# [Direction 1]
Decide whether each statement below agrees with the Lubiatów gas deposit text, answering yes or no and quoting the words of the text that settle it. (a) The LMG production facility is the largest natural gas mine in Poland. (b) In the Polish Lowlands, 298 natural gas deposits have been discovered. (c) The reserves documented in the Lubiatów deposit are 0.61 bcm.
# [Direction 2]
Duplicate the passage of the Lubiatów gas deposit text starting with "2. Location of" and going on through "million m3) [18].".
# [Direction 3]
Write the next part of the Lubiatów gas deposit text, picking up after its final sentence.

# [Document extract]
--- BEGIN ---
The Lubiatów hydrocarbon deposit, located at the Ca2 carbonate platform toe-of-slope [14], was analysed for permeability and other petrophysical parameters of gas-bearing dolomites. Natural gas is extracted from the Lubiatów deposit at the Lubiatów-Międzychód-Grotów (LMG) production facility, which is the largest natural gas mine in Poland [15]. The gas field is located in an area prospective for hydrocarbon exploration in Europe [16,17].
The aim of the research was to quantify the permeability of the Ca2 dolomites in the deposit and to estimate the permeability heterogeneity. Analysis of the permeability–porosity and permeability–mineral composition relationships was carried out. Results of laboratory tests were compared with results of geophysical measurements and historical laboratory tests in order to quantify the permeability variability, depending on the depth and measurement method. The research results were compared with results of a few studies on permeability of dolomites in other hydrocarbon deposits around the world.

2. Location of the Hydrocarbon Deposit

In Poland, 298 natural gas deposits with total reserves amounting to about 66.64 bcm (66,640.98 million m3; (compared to the Poland annual consumption of 20.4 bcm in 2019) have been identified and documented. In the Polish Lowlands, 153 natural gas deposits have been discovered [18] with total economic reserves amounting to 19 bcm (19,006.34 million m3), while the production was about 0.74 bcm (738.39 million m3). The reserves documented in the Lubiatów natural gas deposit, located in the Polish Lowlands, are 0.61 bcm (612.45 million m3), while the gas production from the deposit is 0.23 bcm (232.71 million m3) [18].
--- END ---
# [Dataset content]
--- BEGIN ---
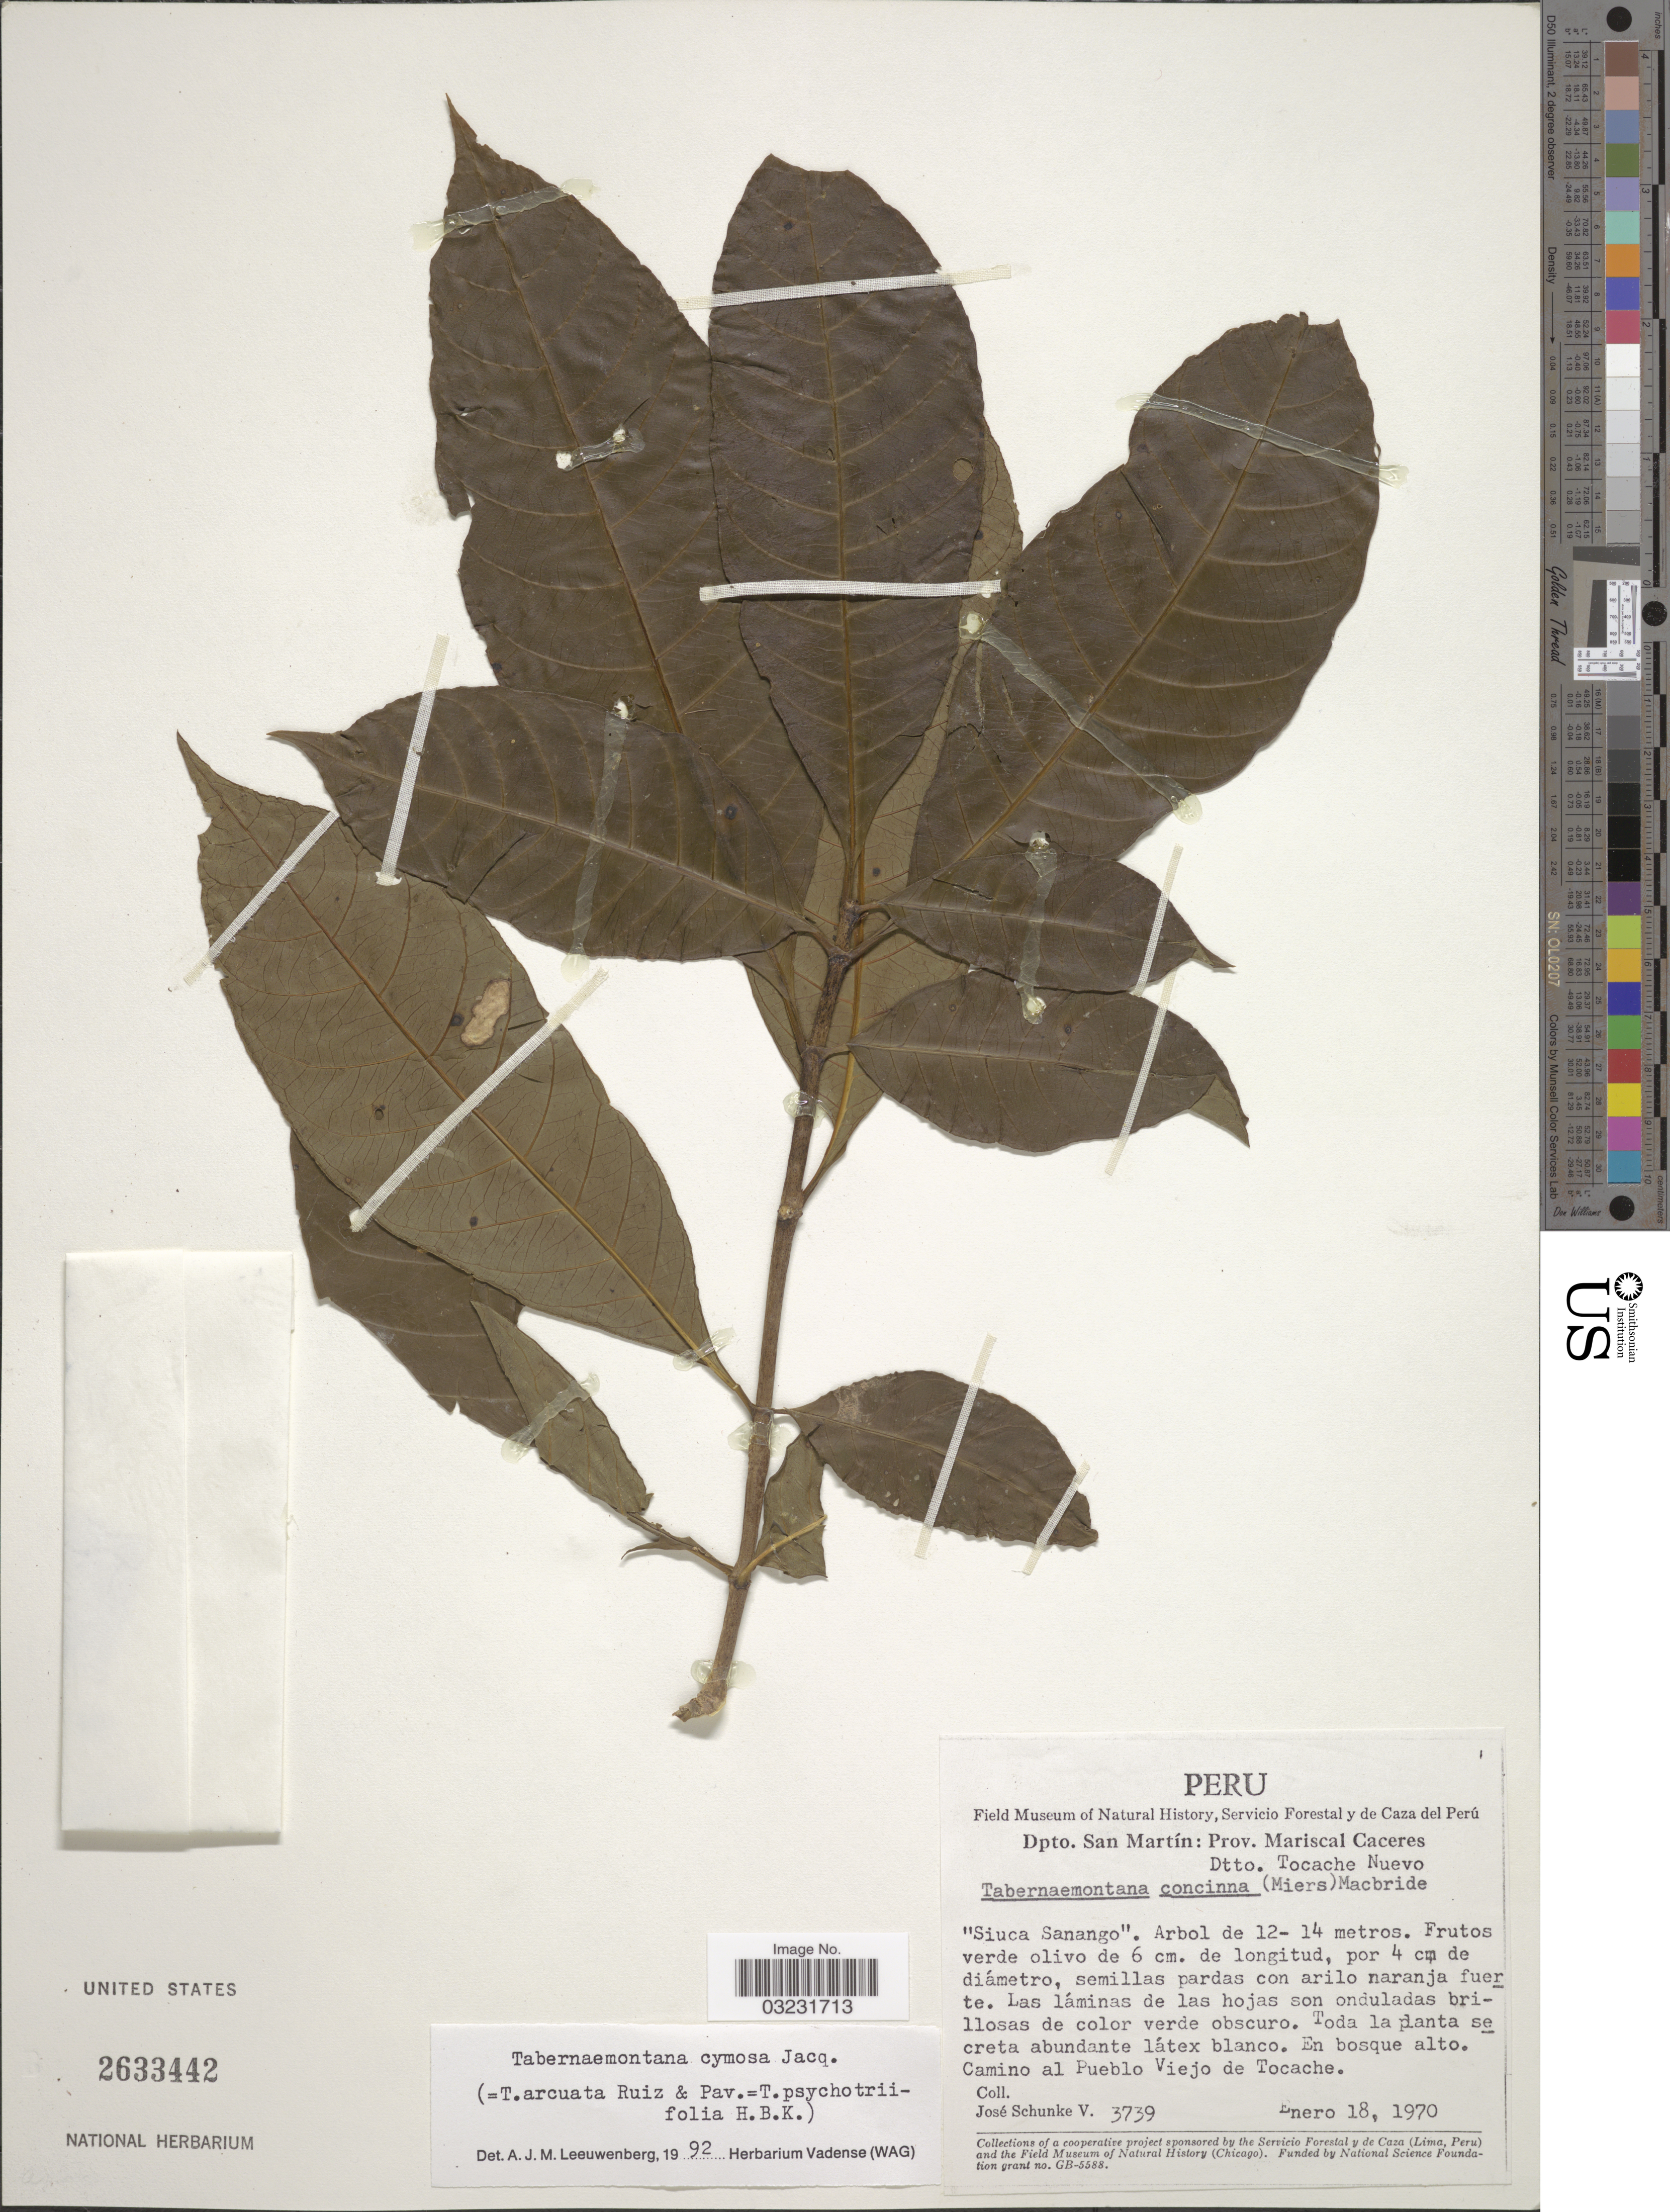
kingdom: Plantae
--- END ---
# [Exercise answer 1]
(a) Yes: "which is the largest natural gas mine in Poland"
(b) No: "In the Polish Lowlands, 153 natural gas deposits have been discovered"
(c) Yes: "The reserves documented in the Lubiatów natural gas deposit, located in the Polish Lowlands, are 0.61 bcm (612.45 million m3)"

# [Exercise answer 2]
2. Location of the Hydrocarbon Deposit

In Poland, 298 natural gas deposits with total reserves amounting to about 66.64 bcm (66,640.98 million m3; (compared to the Poland annual consumption of 20.4 bcm in 2019) have been identified and documented. In the Polish Lowlands, 153 natural gas deposits have been discovered [18] with total economic reserves amounting to 19 bcm (19,006.34 million m3), while the production was about 0.74 bcm (738.39 million m3). The reserves documented in the Lubiatów natural gas deposit, located in the Polish Lowlands, are 0.61 bcm (612.45 million m3), while the gas production from the deposit is 0.23 bcm (232.71 million m3) [18].

# [Exercise answer 3]
The number of documented oil deposits is 86, including 43 oil fields in the Polish Lowlands, which are of the greatest economic significance, as their resources constitute 66% of all Poland’s oil resources. The Lubiatów crude oil deposit is one of the 43 fields located in the Polish Lowlands, with documented reserves amounting to 1438.68 thousand tonnes, and the production of 337.49 thousand tonnes (i.e., 2.565 Mbbl) [18]. Several oil provinces have been identified in Poland. The Wielkopolska Petroleum Province, where the Lubiatów field is located, comprises a basinal zone and the southern toe-of-slope of the in the Zechstein Main Dolomite carbonate platform (Figure 1) [19,20,21,22,23,24,25]. The Main Dolomite is a prospective oil and gas level in the Polish Lowlands [23,26,27,28,29,30]. The Lubiatów deposit is exploited by the Lubiatów-Międzychód-Grotów (LMG) production facility, which is the largest natural gas “mine” in Poland [15]. Due to its depositional location, the Lubiatów deposit is characterized by a significant diversity of sediments in the vertical section and between individual wells [31,32].
The Lubiatów deposit is developed into 17 wells, comprising vertical, directional, under development, intended for water formation injection, and others [33].
Facies and sedimentological analysis of oil and gas deposits in the Zechstein Main Dolomite (Ca2) of the Polish Lowlands was the basis for the identification of depositional environments represented by zones and subfacies, characterized by different volumetric and permeability features [21,22,23]. Sedimentation of the Main Dolomite took place in five zones that differed in lithofacies characteristics: in a deep-water zone, local shallows, fore-barrier zone, barrier zone, and lagoonal zone. Three basic subfacies types characterized by different petrophysical parameters are distinguished within them [12,21,22,24]:
(1)
boudstones (mainly sublittoral carbonate muddy sands; also carbonate sands and carbonate sandy muds);
(2)
mud-supported rocks, i.e., mudstones, wackestones and packstones with abundant bioclasts (mainly dark grey sublittoral carbonate sandy muds and carbonate muds; carbonate muddy sands and microbial sediments being frequent);
(3)
grain-supported rocks, i.e., packstones, grainstons, floatstones and rudstones (carbonate sands and muddy sands, carbonate sandy muds and muds).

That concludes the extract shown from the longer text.